— start of Text segment —

# Upland slam?



## #1DEER 1-I (Sep 10, 2007)

Just wondering when will the upland slam voucher be available online?


----------



## Avery Cook (Jul 31, 2014)

Hello,

My name is Avery Cook, I am the Upland Game Project Leader for the UT DWR. It is great to see that people are interested in the upland slam that we started up this year.

The slam vouchers are available online as of today. You should be able to buy a voucher now online or at any license dealer, but can only redeem the voucher for a slam card at a more limited number of retailers (Sportsman's Warehouse, Basin Sports, Kent's Market, DWR offices).

More information on the slam is available on the division website: wildlife.utah.gov/uplandslam

Please let me know if there are any questions or problems you encounter with the program and I will do all I can to get them resolved.

Thanks,

-Avery


----------



## Dunkem (May 8, 2012)

Thanks Avery! And welcome to the forum:mrgreen:


----------



## wyogoob (Sep 7, 2007)

Avery Cook said:


> Hello,
> 
> My name is Avery Cook, I am the Upland Game Project Leader for the UT DWR. It is great to see that people are interested in the upland slam that we started up this year.

— end of Text segment —
— start of Dataset rows —

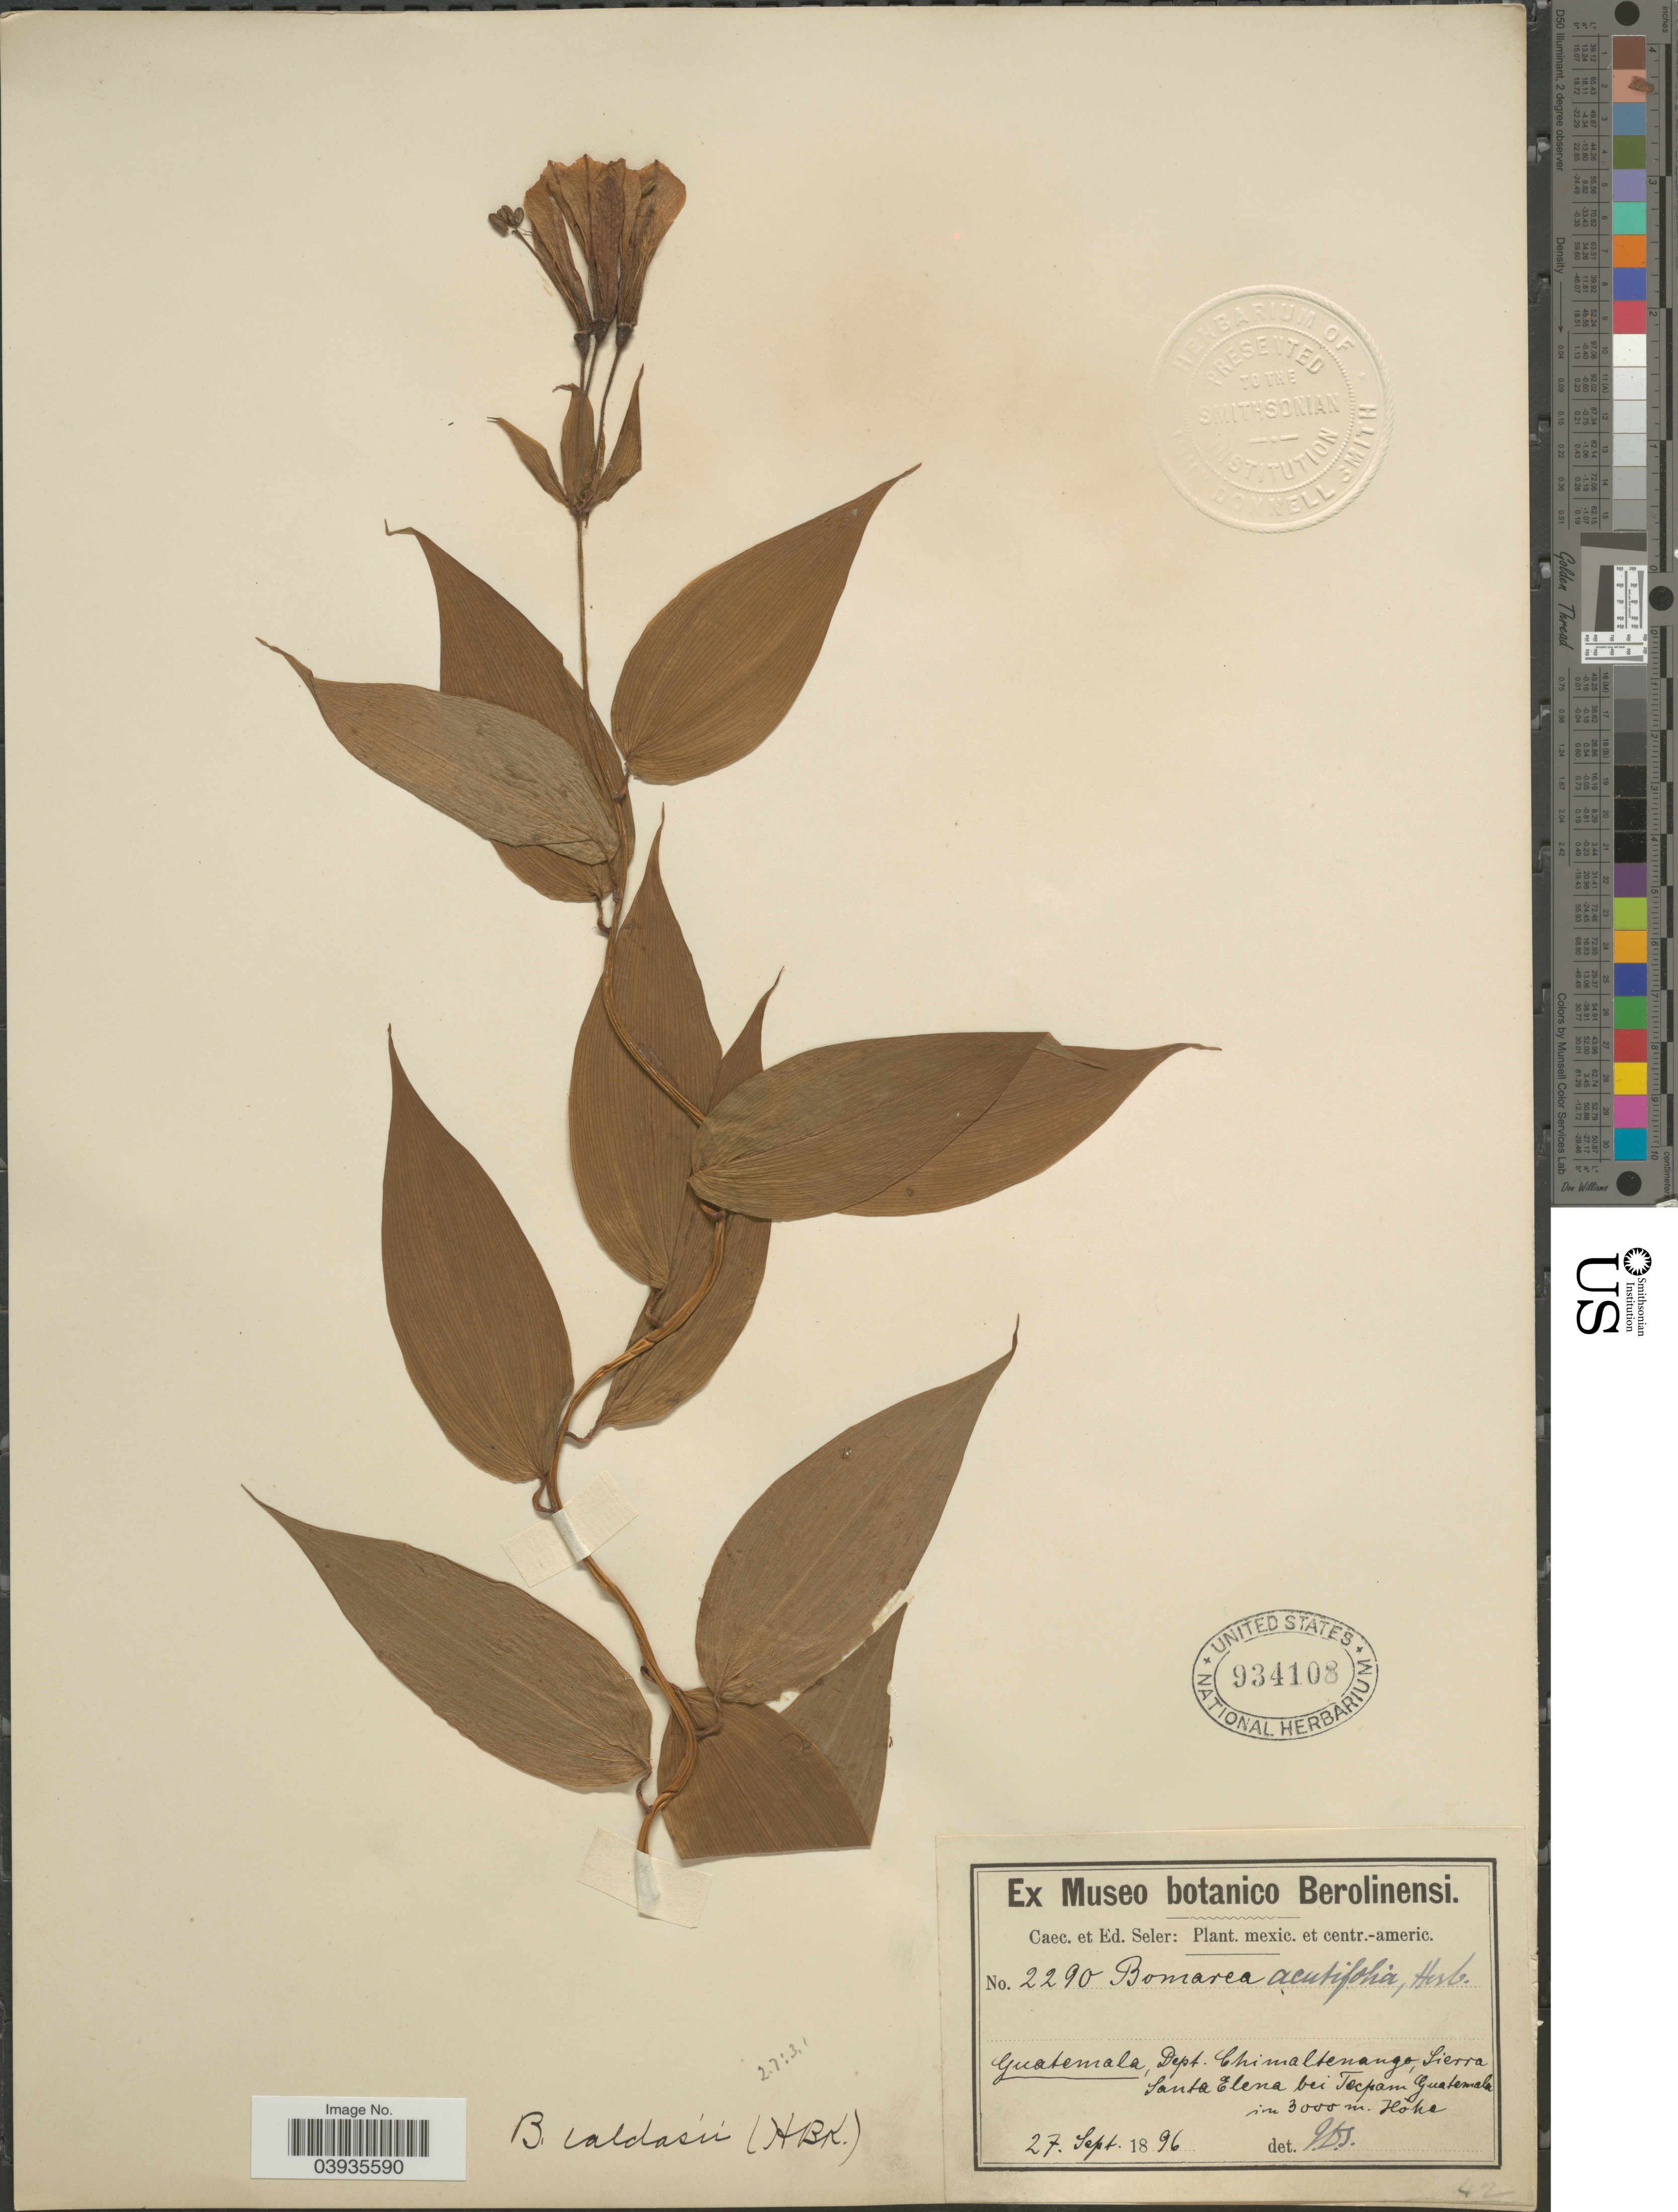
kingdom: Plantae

— end of Dataset rows —
— start of Dataset rows —

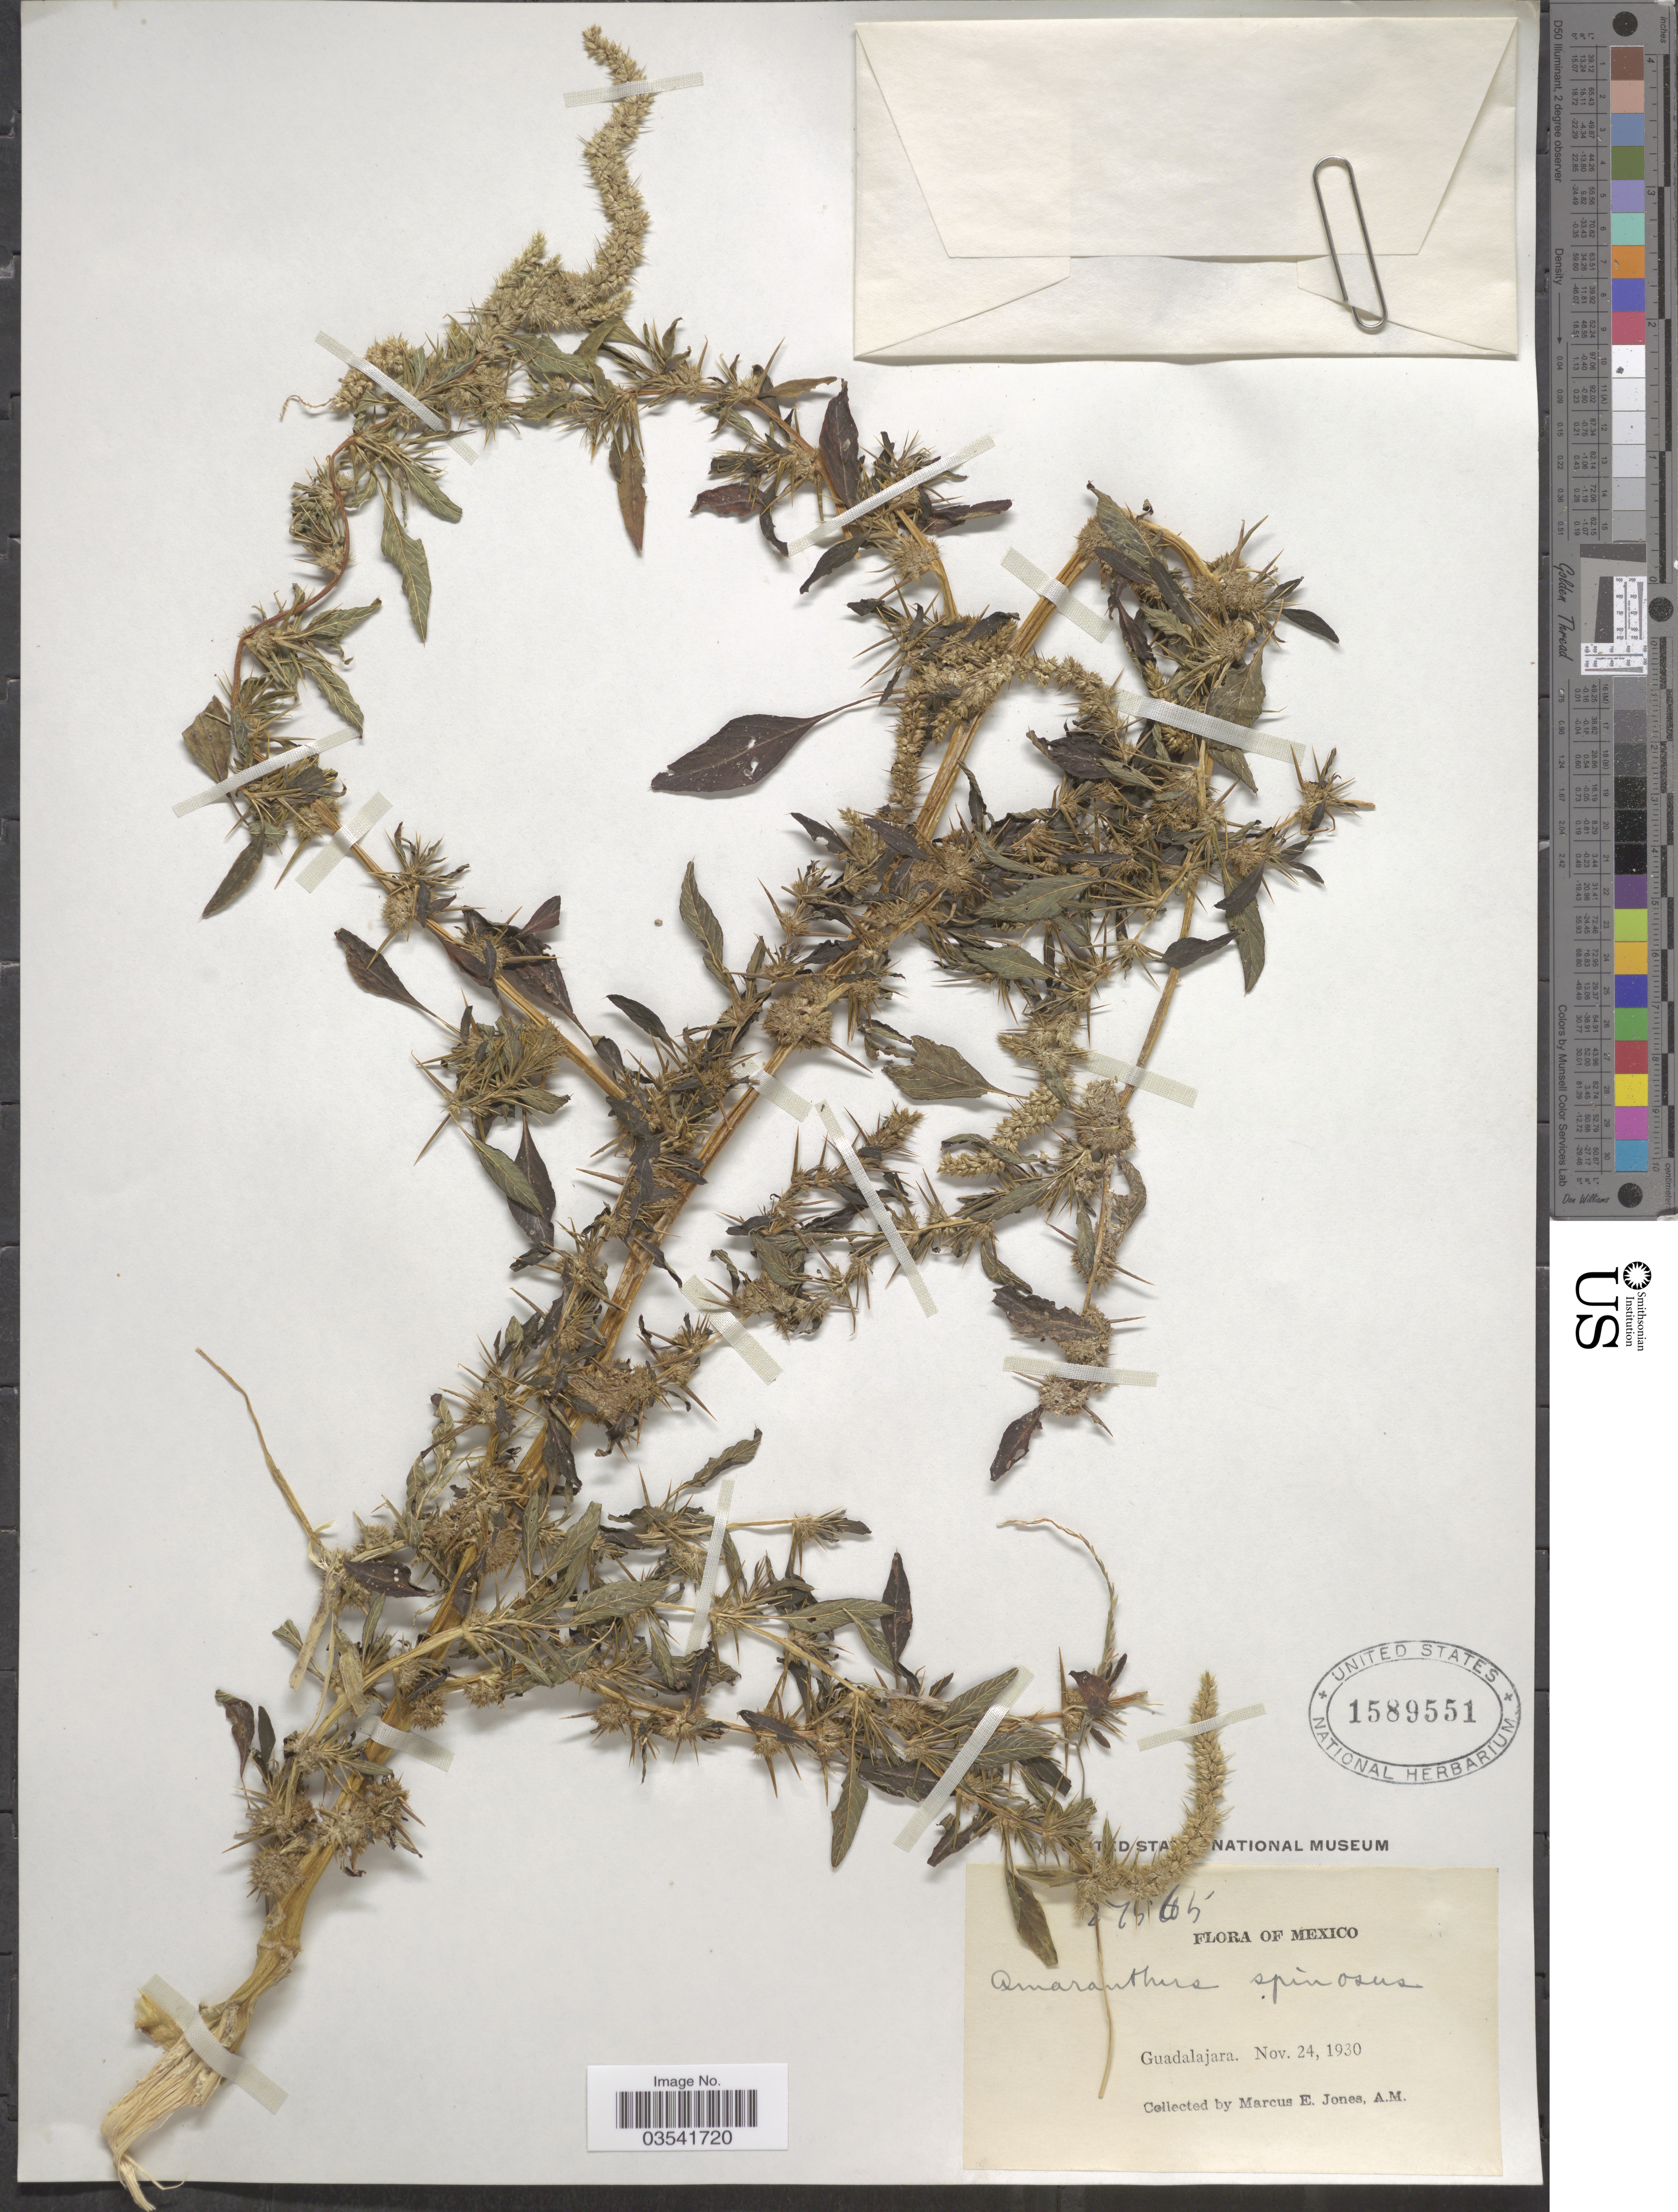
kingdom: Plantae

— end of Dataset rows —

→ **Set tasks**
1 > According to the upland slam thread, at which retailers can a voucher be redeemed for a slam card?
2 > Extend the upland slam thread onward from its last shown line.
The entries have no connection to the upland slam thread.

→ **Per-task outputs**
1 > Sportsman's Warehouse, Basin Sports, Kent's Market, and DWR offices.

2 >
> 
> ...


Welcome to the Forum Avery!

So here's the list for the slam:


California quail
Gambel's quail
chukar
cottontail rabbit
dusky grouse
gray partridge
greater sage-grouse
jackrabbit
mourning dove
ring-necked pheasant
ruffed grouse
sharp-tailed grouse
showshoe hare
white-tailed ptarmigan
wild turkey

Not too bad a list, most are pretty easy. Snowshoe rabbit may be hard for some and I don't know where to find Gambel's Quail. White-tailed ptarmigan is a piece of cake, but ring-necked pheasant? Are you kiddin me? That's just plain mean.

:grin:


----------



## Blkout (Sep 19, 2014)

New to the forum and new to hunting because if the upland slam. Paid for my slam registration online and took my payment voucher to Sportsmans warehouse to get a slam card and customer service had no idea what it was or how to help me!


----------



## Avery Cook (Jul 31, 2014)

Blkout,

Apologies on the program not running smoothly at all the retail locations. If you let me know the location I can to make sure they are set up properly for the slam and the employees know about it. 

Just to clarify, if you purchase a voucher online you have to wait for it to come in the mail (like a license or tag). If you purchase it in the store they can print it immediately.

-Avery


----------



## Blkout (Sep 19, 2014)

got it taken care of friday at the same location, sportsmans in midvale.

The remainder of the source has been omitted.